───── TASK INPUT ─────

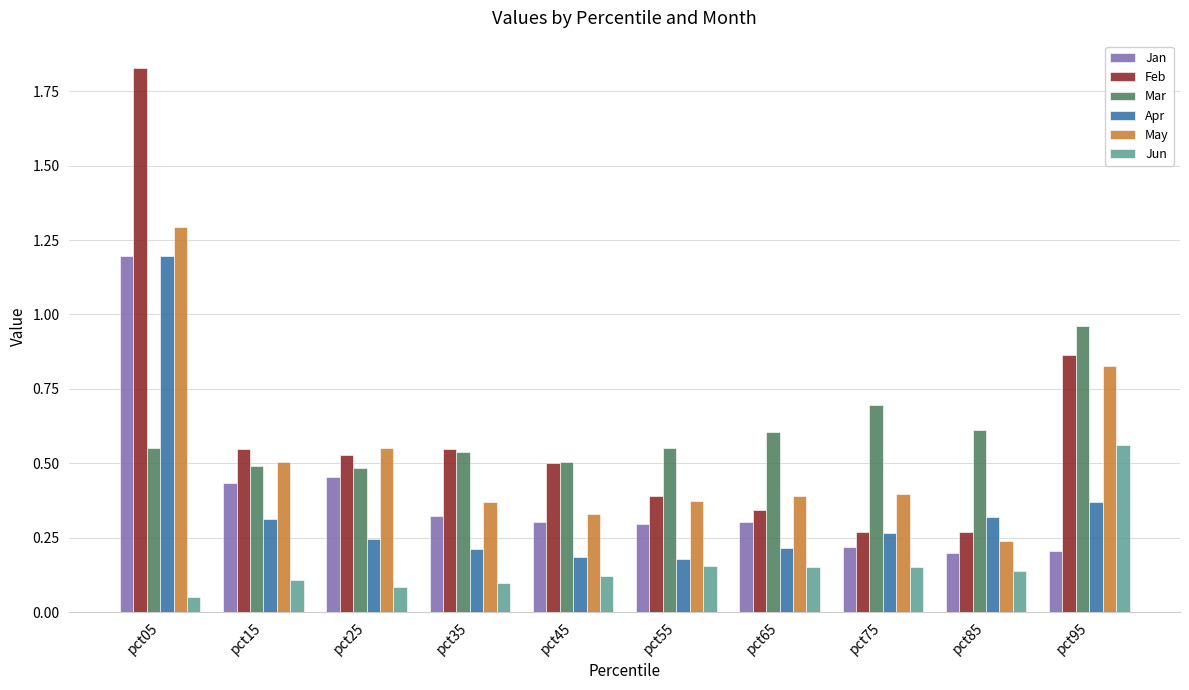

Which series has the widest spread of values?

Feb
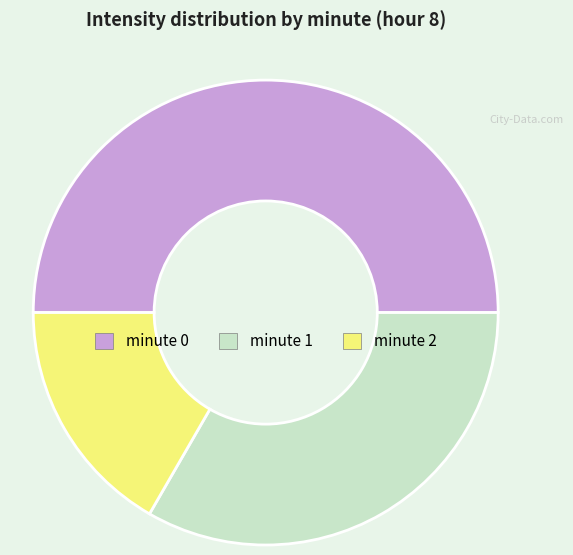

Is it true that minute 0 is 61% of the pie?

False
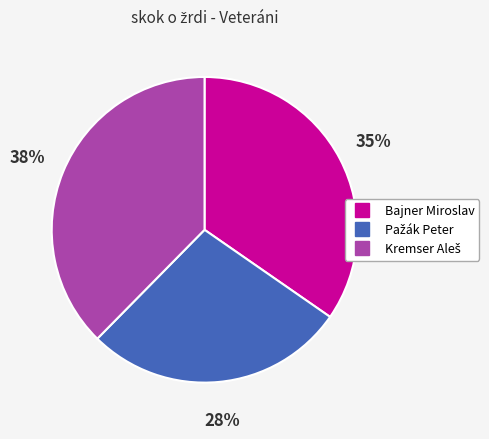

How many segments does this pie chart have?

3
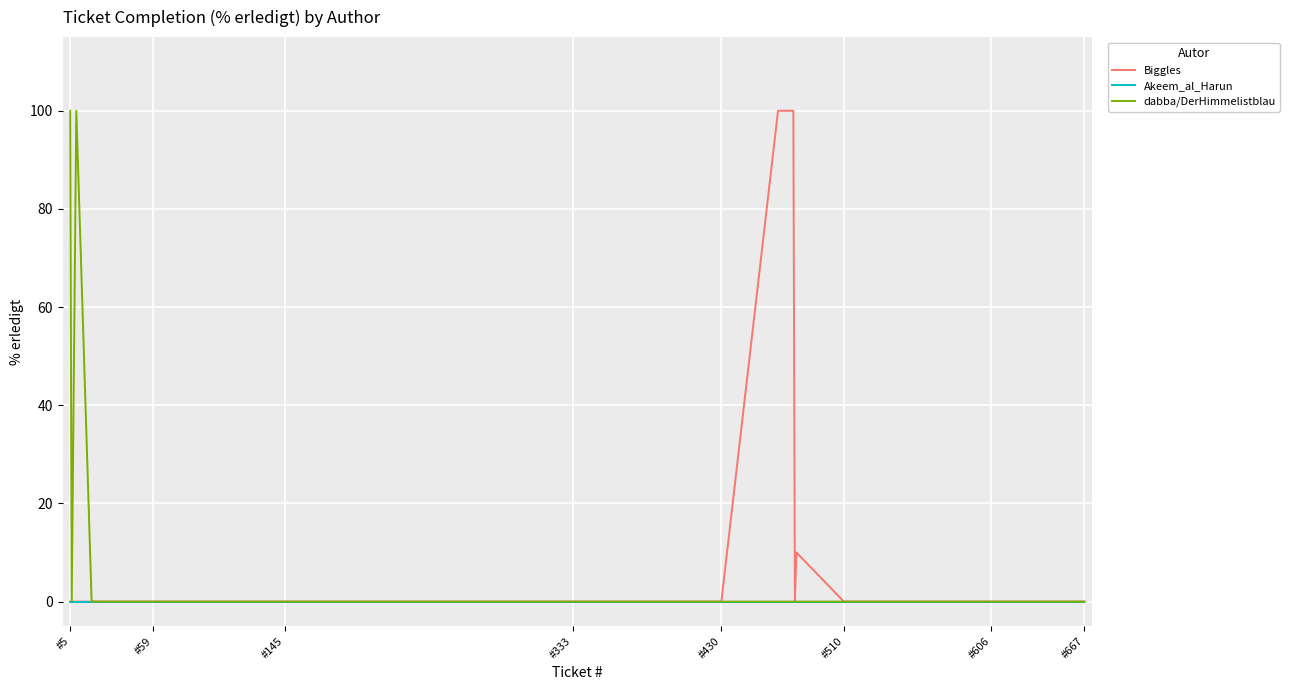

What is the average value of the dabba/DerHimmelistblau series?

7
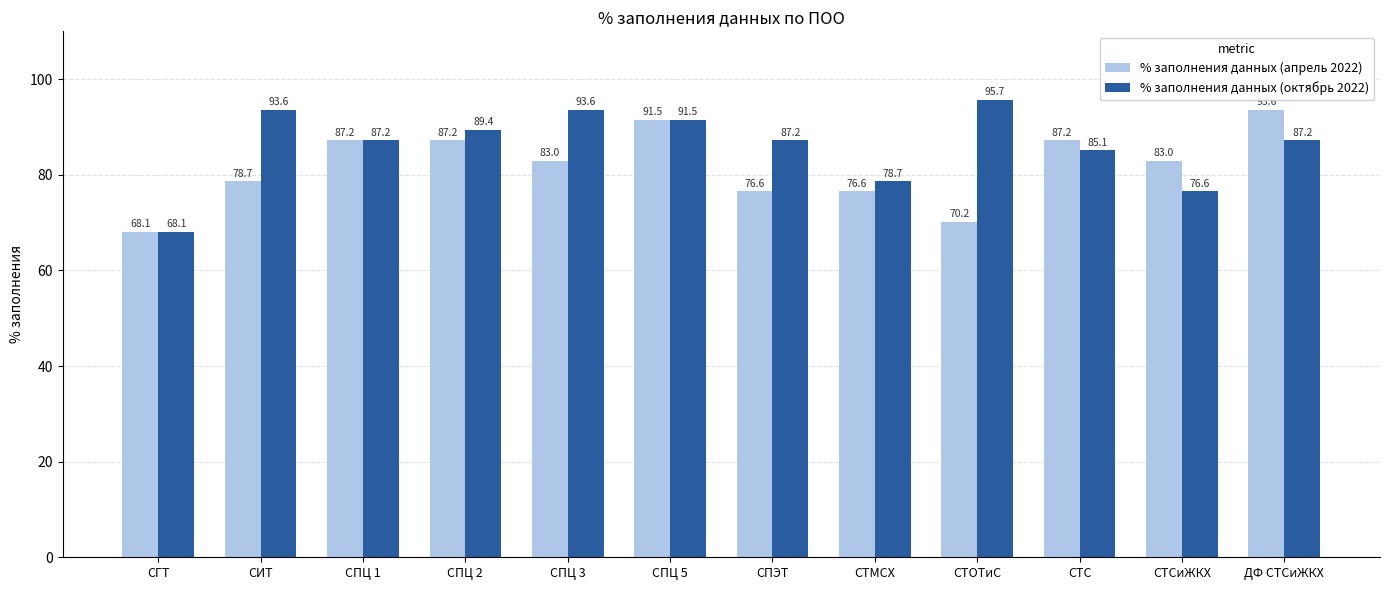

At which category is the sum across all series the highest?

СПЦ 5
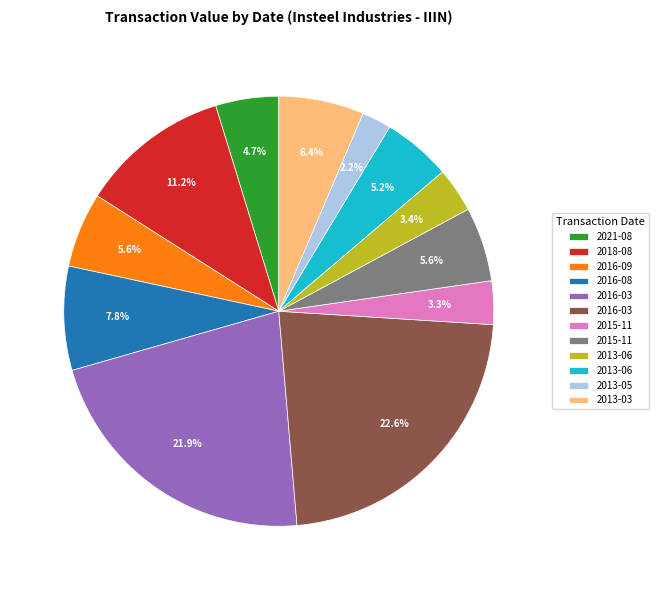

Is there any slice that represents more than half of the pie?

No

─────

● **WHAT IS EXPECTED**
Locate every line in the items above containing the word "that", and copy each of those lines out in full.

● **ANSWER FOR THIS EXERCISE**
Is it true that minute 0 is 61% of the pie?
Is there any slice that represents more than half of the pie?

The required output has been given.